# A Slick One



## cabinetman (Jul 5, 2007)

Here's a type of chisel, not really talked about much. I've always been a garage sale and flea market junkie. In my early days power tools were not always in the budget. There were always procedures that required handwork. Most of the time the sellers had a table full and just called 'em all chisels. This one is called a "slick". It's primarily used by timber framers and boat builders. I find it useful in paring wide surfaces. They are in a variety of widths, some up to 3-4", and some 14"-16" or longer. They are not made to smack, but to "pare" with.
.


----------



## Big Dave (Sep 16, 2006)

I want one. I could use one more than I think and have been looking. Thought about buying one new just haven't done it yet.


----------



## TexasTimbers (Oct 17, 2006)

Yep you probably would use it more than you think Dave. They are indespensible for large tenons and the like. Large surfaces that need a bunch of wood sliced off quick. 

But you can use it for finish work on big tenons. I have pared down tenons with this one that need little to no work with the block plane afterward.









A good crook is crucial to allow the proper angle of attack ....









Mine was born sometime around 1850ish according to the collector who sold it to me. It is barely visibly stamped in old single-die letters "J. SNYDER" all caps. there is another stamping that is illegible but probably the date or city according to the collector. But I use mine. To heck with putting it on a shelf!:no: 

The wood handle which is not the original, comes out for ease of transport. At 3 feet long and 5 pounds and 8 ounces it is not your average "chisel". Notice the strip of leather that acts as a "wedge" to hold it fast. The handle will insert one exact way with no room for error.


----------



## cabinetman (Jul 5, 2007)

TexasTimbers said:


> The wood handle which is not the original, comes out for ease of transport. At 3 feet long and 5 pounds and 8 ounces it is not your average "chisel".



How did you happen on that mutha? It needs its own toolbox. Great tool, I'm jealous. All mine are flea market and garage finds. I always look out for the unique. And yes, I use all of them. Remember, if it's wider than 2", the word to describe it is "slick".:smile:


----------



## TexasTimbers (Oct 17, 2006)

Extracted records

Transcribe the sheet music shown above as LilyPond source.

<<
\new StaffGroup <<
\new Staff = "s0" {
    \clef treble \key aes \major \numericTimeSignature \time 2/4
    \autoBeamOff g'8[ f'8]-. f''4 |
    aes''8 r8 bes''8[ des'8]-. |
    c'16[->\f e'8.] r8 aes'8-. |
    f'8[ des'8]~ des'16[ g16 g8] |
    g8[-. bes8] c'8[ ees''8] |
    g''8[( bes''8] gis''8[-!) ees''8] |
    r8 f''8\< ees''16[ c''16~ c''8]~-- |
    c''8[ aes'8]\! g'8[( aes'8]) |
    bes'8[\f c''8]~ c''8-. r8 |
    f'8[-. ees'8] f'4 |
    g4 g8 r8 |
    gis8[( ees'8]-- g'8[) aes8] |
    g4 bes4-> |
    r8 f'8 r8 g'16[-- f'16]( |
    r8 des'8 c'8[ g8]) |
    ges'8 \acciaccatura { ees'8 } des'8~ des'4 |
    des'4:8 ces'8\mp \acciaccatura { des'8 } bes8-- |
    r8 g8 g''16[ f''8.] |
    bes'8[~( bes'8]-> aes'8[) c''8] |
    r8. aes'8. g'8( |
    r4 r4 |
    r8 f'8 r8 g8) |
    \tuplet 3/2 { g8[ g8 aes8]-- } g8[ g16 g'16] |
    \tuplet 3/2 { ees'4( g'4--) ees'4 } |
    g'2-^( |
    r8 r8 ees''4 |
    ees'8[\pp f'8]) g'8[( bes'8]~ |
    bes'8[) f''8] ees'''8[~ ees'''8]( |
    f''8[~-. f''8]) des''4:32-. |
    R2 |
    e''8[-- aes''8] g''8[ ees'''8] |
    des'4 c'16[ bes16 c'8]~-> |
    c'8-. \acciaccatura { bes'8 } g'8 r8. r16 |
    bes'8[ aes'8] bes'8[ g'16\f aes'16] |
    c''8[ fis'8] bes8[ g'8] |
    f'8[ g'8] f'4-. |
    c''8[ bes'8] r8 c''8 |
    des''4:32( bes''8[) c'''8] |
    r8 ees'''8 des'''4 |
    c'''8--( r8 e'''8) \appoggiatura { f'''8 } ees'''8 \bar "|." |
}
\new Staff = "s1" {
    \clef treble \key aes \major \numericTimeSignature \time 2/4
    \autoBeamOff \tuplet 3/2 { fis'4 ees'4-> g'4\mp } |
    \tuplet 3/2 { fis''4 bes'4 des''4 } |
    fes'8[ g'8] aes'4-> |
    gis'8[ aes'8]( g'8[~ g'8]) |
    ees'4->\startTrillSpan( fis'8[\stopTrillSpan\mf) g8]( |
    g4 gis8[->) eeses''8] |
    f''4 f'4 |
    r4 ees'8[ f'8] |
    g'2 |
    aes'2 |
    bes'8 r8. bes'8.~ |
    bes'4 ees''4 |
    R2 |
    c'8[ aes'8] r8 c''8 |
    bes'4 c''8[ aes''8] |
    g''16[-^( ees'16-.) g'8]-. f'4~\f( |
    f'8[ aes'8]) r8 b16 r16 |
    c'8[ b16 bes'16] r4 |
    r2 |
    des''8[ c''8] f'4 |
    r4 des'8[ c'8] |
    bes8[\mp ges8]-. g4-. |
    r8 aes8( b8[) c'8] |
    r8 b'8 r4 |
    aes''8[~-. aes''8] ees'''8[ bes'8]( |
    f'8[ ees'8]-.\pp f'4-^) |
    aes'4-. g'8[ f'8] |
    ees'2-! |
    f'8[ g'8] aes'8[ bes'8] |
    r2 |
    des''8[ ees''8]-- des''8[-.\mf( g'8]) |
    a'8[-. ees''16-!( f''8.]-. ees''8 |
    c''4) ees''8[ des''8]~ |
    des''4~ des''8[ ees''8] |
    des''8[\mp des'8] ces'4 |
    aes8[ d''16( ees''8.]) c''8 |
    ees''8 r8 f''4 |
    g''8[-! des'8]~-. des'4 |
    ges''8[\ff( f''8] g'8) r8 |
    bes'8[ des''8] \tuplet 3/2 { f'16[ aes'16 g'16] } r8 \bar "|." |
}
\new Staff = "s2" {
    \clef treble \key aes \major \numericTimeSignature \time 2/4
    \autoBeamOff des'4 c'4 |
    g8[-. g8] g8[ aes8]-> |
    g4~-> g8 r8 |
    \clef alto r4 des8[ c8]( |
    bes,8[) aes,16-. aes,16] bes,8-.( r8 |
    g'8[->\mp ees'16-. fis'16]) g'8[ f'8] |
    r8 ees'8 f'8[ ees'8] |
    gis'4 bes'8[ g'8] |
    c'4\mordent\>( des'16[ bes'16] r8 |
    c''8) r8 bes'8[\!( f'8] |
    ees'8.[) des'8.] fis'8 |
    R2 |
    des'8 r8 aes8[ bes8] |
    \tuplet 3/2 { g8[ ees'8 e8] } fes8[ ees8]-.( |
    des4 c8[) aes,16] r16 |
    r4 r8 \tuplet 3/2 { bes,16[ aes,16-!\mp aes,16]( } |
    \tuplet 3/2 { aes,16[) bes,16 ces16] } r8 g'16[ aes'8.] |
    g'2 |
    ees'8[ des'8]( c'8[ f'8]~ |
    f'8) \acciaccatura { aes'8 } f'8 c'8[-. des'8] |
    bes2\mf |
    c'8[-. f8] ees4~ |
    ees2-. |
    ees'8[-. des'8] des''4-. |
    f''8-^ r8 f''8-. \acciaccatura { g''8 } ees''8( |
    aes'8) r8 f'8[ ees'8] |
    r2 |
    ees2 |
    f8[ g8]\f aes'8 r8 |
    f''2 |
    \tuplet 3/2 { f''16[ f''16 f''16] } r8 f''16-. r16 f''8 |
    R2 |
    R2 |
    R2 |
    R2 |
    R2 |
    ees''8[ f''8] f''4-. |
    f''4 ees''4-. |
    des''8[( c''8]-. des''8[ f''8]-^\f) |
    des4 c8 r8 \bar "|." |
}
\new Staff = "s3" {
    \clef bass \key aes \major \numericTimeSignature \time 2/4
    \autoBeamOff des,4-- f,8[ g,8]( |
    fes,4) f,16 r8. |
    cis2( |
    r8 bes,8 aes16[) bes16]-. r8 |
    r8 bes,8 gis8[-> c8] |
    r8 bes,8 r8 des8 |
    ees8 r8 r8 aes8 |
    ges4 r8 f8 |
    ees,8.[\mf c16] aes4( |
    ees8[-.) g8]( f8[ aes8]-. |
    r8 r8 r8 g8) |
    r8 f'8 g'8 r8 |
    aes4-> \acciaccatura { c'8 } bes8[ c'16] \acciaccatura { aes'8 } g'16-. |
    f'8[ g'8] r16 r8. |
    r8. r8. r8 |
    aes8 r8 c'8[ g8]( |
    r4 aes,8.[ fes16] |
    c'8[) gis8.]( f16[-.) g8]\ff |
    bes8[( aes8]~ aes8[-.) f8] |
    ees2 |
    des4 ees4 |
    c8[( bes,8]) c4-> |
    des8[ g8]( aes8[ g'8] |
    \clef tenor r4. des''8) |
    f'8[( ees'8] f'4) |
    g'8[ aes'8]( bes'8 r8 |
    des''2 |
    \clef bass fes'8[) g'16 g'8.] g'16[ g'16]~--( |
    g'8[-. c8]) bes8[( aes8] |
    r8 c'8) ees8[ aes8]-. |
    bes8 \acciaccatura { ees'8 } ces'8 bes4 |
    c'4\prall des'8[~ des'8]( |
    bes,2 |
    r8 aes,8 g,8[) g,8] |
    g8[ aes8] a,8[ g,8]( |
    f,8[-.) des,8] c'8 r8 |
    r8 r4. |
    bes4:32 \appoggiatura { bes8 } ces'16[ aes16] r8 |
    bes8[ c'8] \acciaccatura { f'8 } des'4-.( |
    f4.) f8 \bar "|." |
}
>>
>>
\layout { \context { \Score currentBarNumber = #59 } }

To be done:
A. In the slick thread, what name is stamped on TexasTimbers's slick?
B. Repeat the slick thread from "## Big Dave" to "block plane afterward.", inclusive.
C. List every distinct username that posts in the slick thread.
The records come from a separate source, not from the slick thread.

Set of answers:
A. "J. SNYDER"

B.
## Big Dave (Sep 16, 2006)

I want one. I could use one more than I think and have been looking. Thought about buying one new just haven't done it yet.


----------



## TexasTimbers (Oct 17, 2006)

Yep you probably would use it more than you think Dave. They are indespensible for large tenons and the like. Large surfaces that need a bunch of wood sliced off quick. 

But you can use it for finish work on big tenons. I have pared down tenons with this one that need little to no work with the block plane afterward.

C. cabinetman, Big Dave, TexasTimbers